# [Exercices]
1. Répondez à ces questions sur l'extrait consacré à la ludification :
(a) D'après François Lecomte, qu'est-ce que l'animateur doit expliquer en amont ?
(b) Qu'est-ce qu'il faut absolument éviter, selon Yohan Bouffandeau ?
(c) Que fait l'utilisateur qui trouve le jeu trop complexe, mal conçu ou peu ergonomique ?
2. Écrivez la suite de l'extrait consacré à la ludification.

5. Susciter l’adhésion
Alors, quelle est la recette d’une ludification réussie ? « D’abord, le plus important est d’expliquer la démarche, afin de faire adhérer les participants. Celle-ci doit donc être simple, facile à comprendre, et afficher des objectifs clairs. L’animateur doit expliquer en amont dans quel but le jeu est utilisé » explique François Lecomte. « Il faut absolument éviter le jeu pour le jeu. Dès le début, les règles et l’objectif doivent être expliqués et compris », ajoute Yohan Bouffandeau.
Ensuite, il est essentiel de proposer aux salariés un jeu de bonne tenue, tant dans ses aspects graphiques que scénaristiques ou mécaniques – un peu comme dans les logiciels d’entreprise, une mauvaise qualité graphique est contre-productive à l’heure où la moindre app mobile s’échine avant tout à soigner “l’expérience utilisateur”. Lorsque l’utilisateur considère le jeu trop complexe, mal conçu ou peu ergonomique, il n’y participe tout simplement pas.

# [Liste des lignes]
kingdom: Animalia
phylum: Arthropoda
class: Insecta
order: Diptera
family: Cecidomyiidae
==
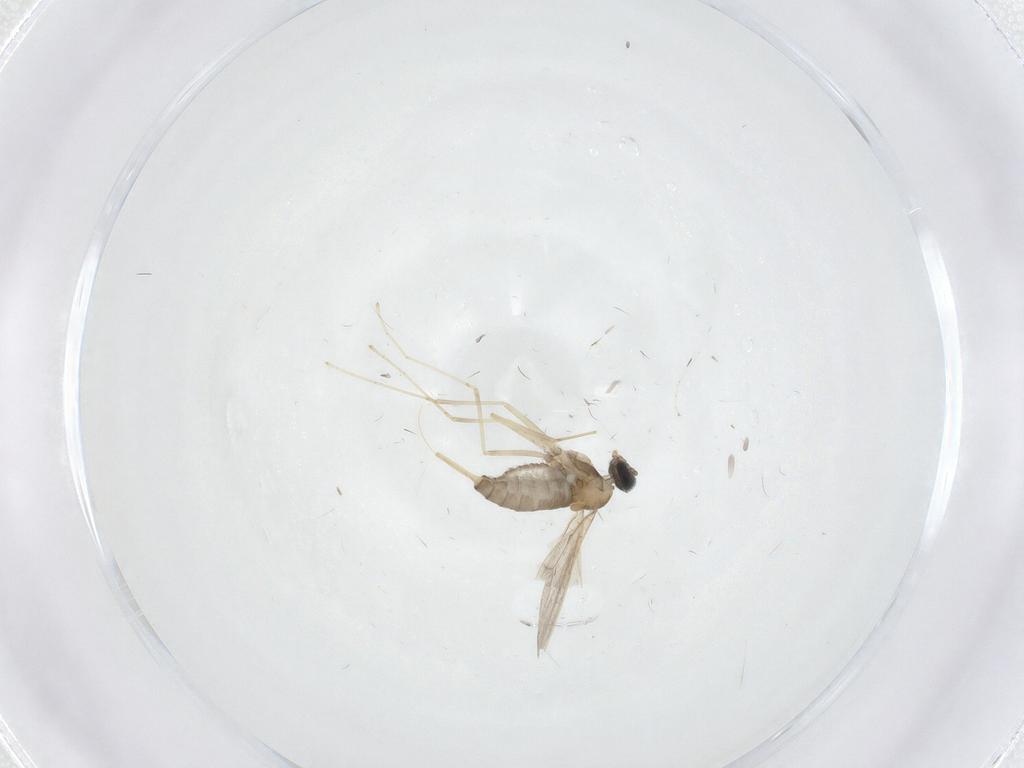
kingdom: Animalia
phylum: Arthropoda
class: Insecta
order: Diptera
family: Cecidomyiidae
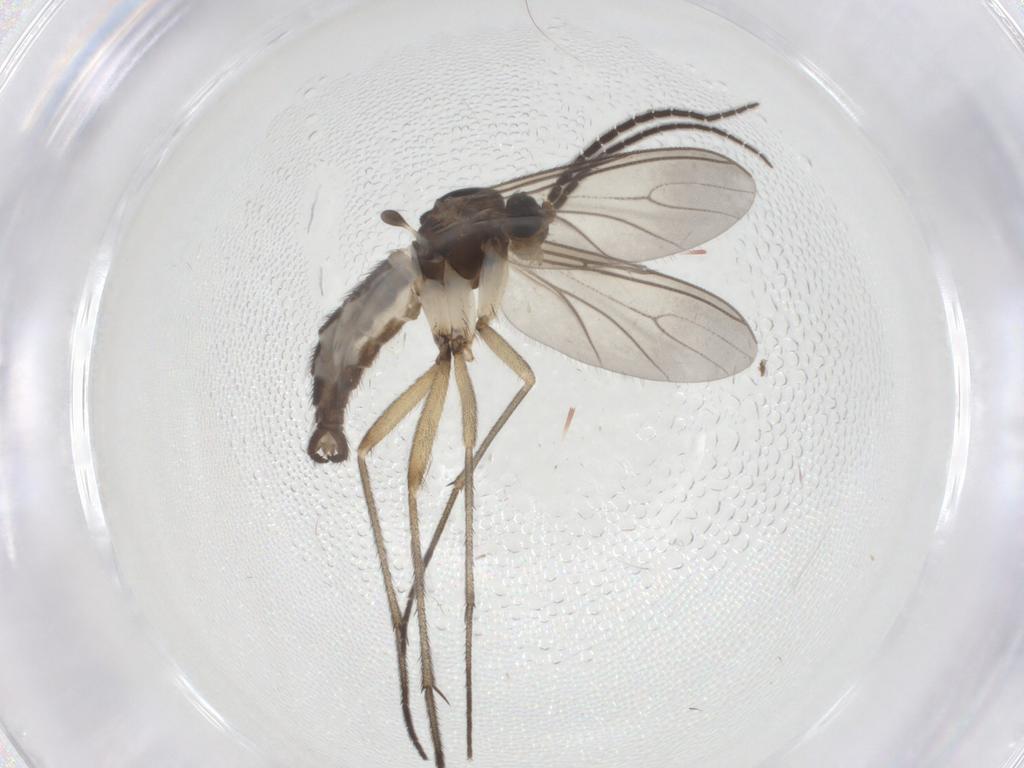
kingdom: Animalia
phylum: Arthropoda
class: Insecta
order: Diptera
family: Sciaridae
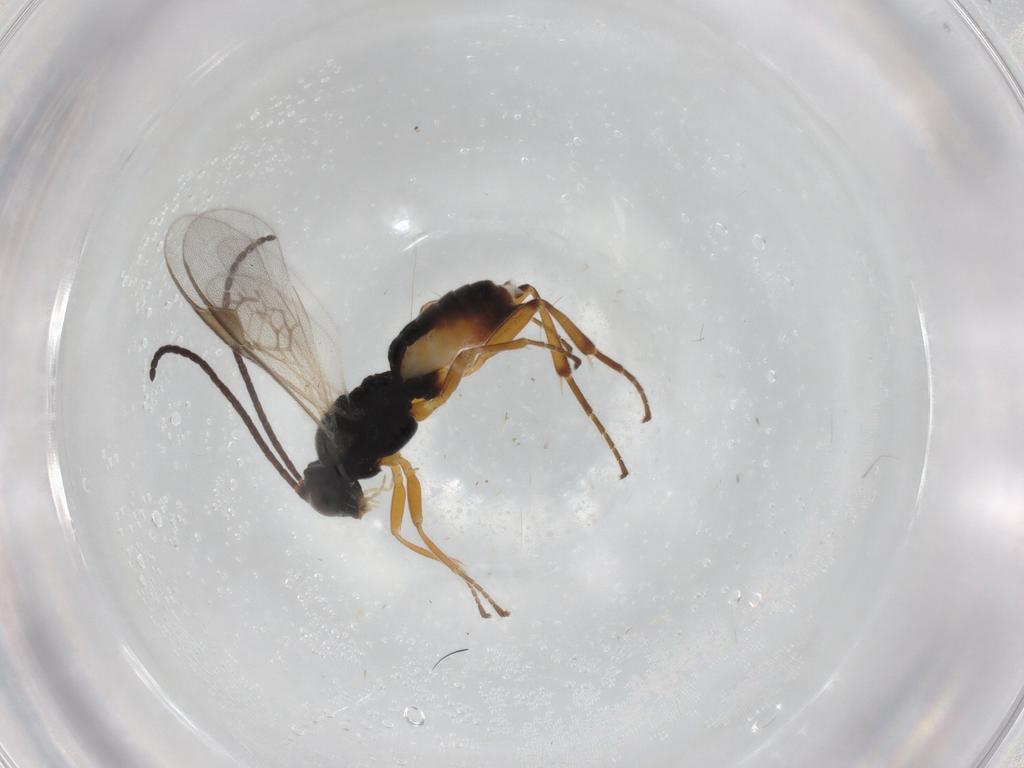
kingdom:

# [Corrigés]
1.
(a) Il doit expliquer dans quel but le jeu est utilisé.
(b) Il faut absolument éviter le jeu pour le jeu.
(c) Il n'y participe tout simplement pas.

2.
Enfin, il convient à tout prix d’éviter le phénomène du « jeu de brimade », qui consiste à stigmatiser une catégorie de participants. Que le meilleur gagne, certes, mais que les autres ne perdent pas ! Pour Yohan Bouffandeau, « tout l’art est de trouver une gratification qui ne détruise pas la cohésion d’une équipe ». « Les récompenses pécuniaires, par exemple, sont rarement les mieux adaptées » ajoute François Lecomte.
En fin de compte, si la ludification est peut-être un signe des temps, elle est grandement facilitée par la numérisation des données du travail. Mais les avancées technologiques qui favorisent l’appropriation du jeu ne doivent pas faire oublier l’essentiel : pour François Lecomte, « le jeu, tout comme le travail, trouve avant tout dans ses ressorts des attributs humains – comme les émotions. » C’est donc l’aspect humain qui sera central dans cette méthode. Un jeu bien expliqué par un manager bien intentionné aura toujours de meilleurs résultats.
Vous avez les bases, à vous de jouer !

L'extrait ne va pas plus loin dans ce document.